Homeless person sleeping on a park bench.Previous doctors had prescribed anti-psychotic medication, but she did not tolerate any of the various brands available through the county clinic. I had her try a little Abilify (arapiperazole) and it did seem to help when she remembered to take it.  Or when she slept somewhere it would not be stolen.

Life is tough on the streets. The voices told her to kill.  She generally had a knife with her for protection, so I had to take her voices pretty seriously.

I always check every woman of child-bearing years for birth control since having a baby on some of these medicines could have tragic results.  Plus – a child would not do well with a mother like this.

She told me that she enjoyed sex but got her tubes tied and never wanted babies because she didn’t much think she could take care of them.  Rare insight in one with her illness. Her voices were most horrible when she is in PMS, she told me.  Sometimes, the rest of the month, she hardly heard them at all.

So I had the idea, maybe she would like an injection to stop her period, and then we would have a good chance of making the voices go away.

“I don’t want that,” she told me.

Did she think that being a woman was that important in her life?

“No — I want to get rid of my uterus.  I don’t need it.  I have endometriosis.  I was supposed to get rid of it anyway.”

More amazing insight — two very good reasons, in my estimation, to get rid of her uterus.

The one thing she did not have was insurance. She was not eligible for  MediCal. Nor anything else state or federal.
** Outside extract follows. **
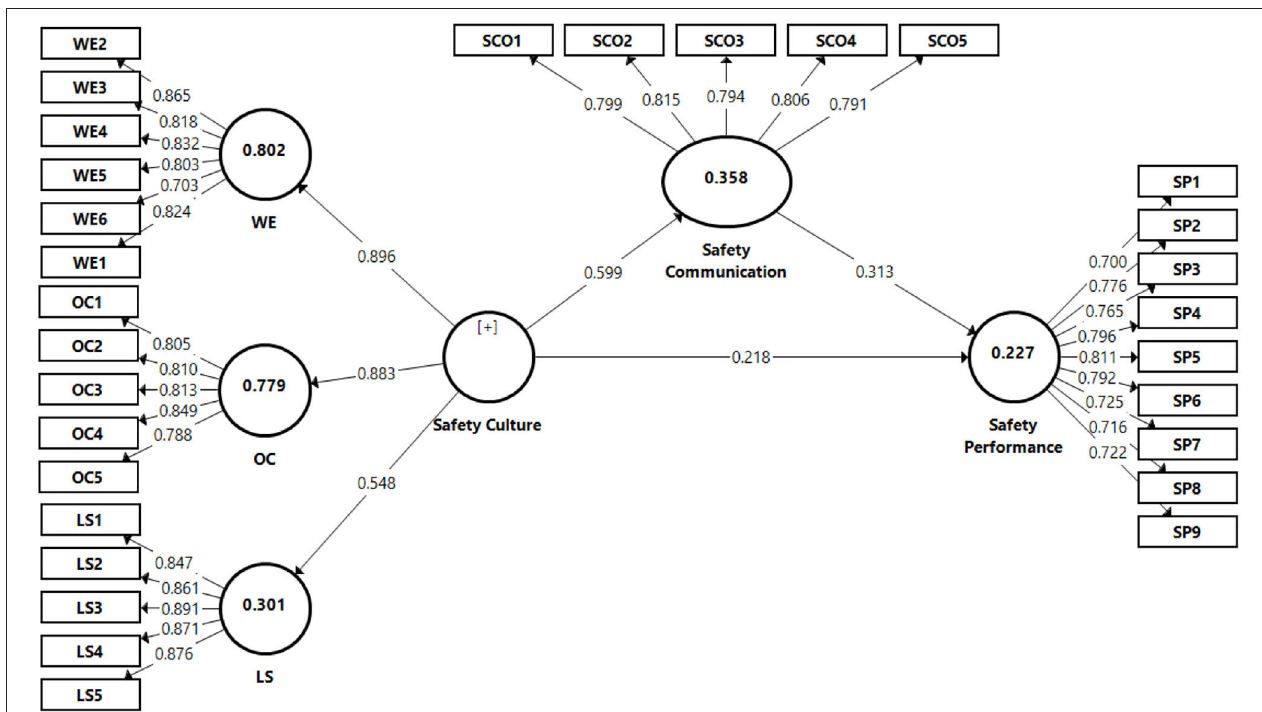
FIGURE 3 | Final structural model (PLS results).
I asked the nurse and the clerical help if there were any kind of programs we could get her into.  Maybe she could be a “resident case” in some teaching hospital or something – meaning a student doctor would take care of her at no charge to get the training.  I guess I was showing my age with that one.  There are no resident cases any more.

I paged through her record like a flip-book. All those hours of psychiatrist time, trying drugs that did not seem to be taken consistently, that had intolerable effects, that did not work.

My major worry was that she could kill someone with a knife at any time.  She did not even think she was dangerous, but she was.

Then inspiration hit me — I found the way to convince the county to pay for her hysterectomy.

I told them that given her history of only being dangerous during PMS, that the full removal of her womb would be, quite simply, the cheapest way to treat her. That was the magic word – CHEAPEST. Absolutely the argument that got their attention.

The happy ending was satisfying for me and for the patient.  The cheap part was satisfying for the bean counters.

I wish all patients could be helped so easily and completely. Then again, most doctors don’t seem to think like I do – actually trying to help the patient. At least none had in this young lady’s medical history.

This is what our public health system has come to.  This is what the government is trying to spread to everybody in the nation – not just veterans, not just senior citizens, not just the indigent. This is the system that has no room for quality.  Just doing things on the cheap.

If it succeeds, we can only hope there are other doctors who care enough and are wiley enough to play the system so that everybody gets a happy ending.